» **給定文本**
Synaptotagmin1在小鼠卵母細胞體外受精過程中的作用

朱秀蘭，徐麗清，阮建興，唐婷，劉風華

在不孕癥不斷增多的背景下，越來越多夫婦需要通過輔助生殖技術（assisted reproductive technology，ART）解決生育問題，體外受精-胚胎移植（in vitro fertilization and embryo transfer,IVF-ET）臨床妊娠率可高達60%～70%，但即使如此，仍有一定比例夫婦存在受精異常而導致不孕；隨著ART應用的增多，發現卵母細胞和胚胎質量、受精率等成為影響ART成功的主要因素。有研究顯示，在IVF-ET中受精率低下占IVF-ET受精總數的11.82%，其中受精完全失敗者占受精異常的47.37%［1］。Synaptotagmin1（Syt1）在神經和分泌囊泡膜富集，主要參與神經遞質和內分泌顆粒的胞吐過程［2］，但在生殖內分泌領域研究甚少。本課題組前期研究闡述了Syt1在卵母細胞減數分裂中的作用，并探討了機制［3］。本研究擬在此基礎上分析Syt1在小鼠受精過程中的作用，為闡明正常的受精和胚胎發育過程及其調控機制提供理論依據，并對目前不孕癥高發人群利用IVF-ET技術生育健康后代提供理論指導。

» **所示材料**
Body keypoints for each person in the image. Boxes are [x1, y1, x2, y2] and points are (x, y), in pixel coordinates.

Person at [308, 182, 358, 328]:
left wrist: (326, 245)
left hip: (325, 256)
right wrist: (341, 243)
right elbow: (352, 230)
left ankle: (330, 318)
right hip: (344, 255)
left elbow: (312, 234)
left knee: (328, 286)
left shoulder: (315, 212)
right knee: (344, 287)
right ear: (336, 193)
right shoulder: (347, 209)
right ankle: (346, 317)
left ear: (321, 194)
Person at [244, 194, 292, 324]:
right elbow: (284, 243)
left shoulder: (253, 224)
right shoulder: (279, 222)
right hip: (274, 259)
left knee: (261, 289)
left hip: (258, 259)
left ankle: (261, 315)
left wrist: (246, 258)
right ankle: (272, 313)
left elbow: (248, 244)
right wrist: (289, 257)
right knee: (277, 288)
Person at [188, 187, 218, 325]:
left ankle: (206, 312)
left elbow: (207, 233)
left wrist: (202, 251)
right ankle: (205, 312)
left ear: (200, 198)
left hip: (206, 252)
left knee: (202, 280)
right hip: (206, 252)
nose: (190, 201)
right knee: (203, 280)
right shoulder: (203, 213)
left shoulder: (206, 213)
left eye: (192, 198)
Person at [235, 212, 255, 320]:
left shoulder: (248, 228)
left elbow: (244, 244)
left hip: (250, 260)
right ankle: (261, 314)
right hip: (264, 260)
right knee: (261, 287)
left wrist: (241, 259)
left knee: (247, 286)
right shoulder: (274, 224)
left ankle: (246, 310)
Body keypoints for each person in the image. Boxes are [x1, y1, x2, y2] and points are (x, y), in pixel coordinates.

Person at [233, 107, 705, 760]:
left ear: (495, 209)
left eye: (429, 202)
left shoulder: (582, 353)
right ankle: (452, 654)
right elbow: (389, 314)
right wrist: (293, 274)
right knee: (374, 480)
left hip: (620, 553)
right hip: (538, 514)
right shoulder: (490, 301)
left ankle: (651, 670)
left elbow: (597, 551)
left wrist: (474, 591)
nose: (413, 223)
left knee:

» **任務要求**
根據給定文本，在IVF-ET受精異常中，受精完全失敗者佔多大比例？

» **任務解答**
47.37%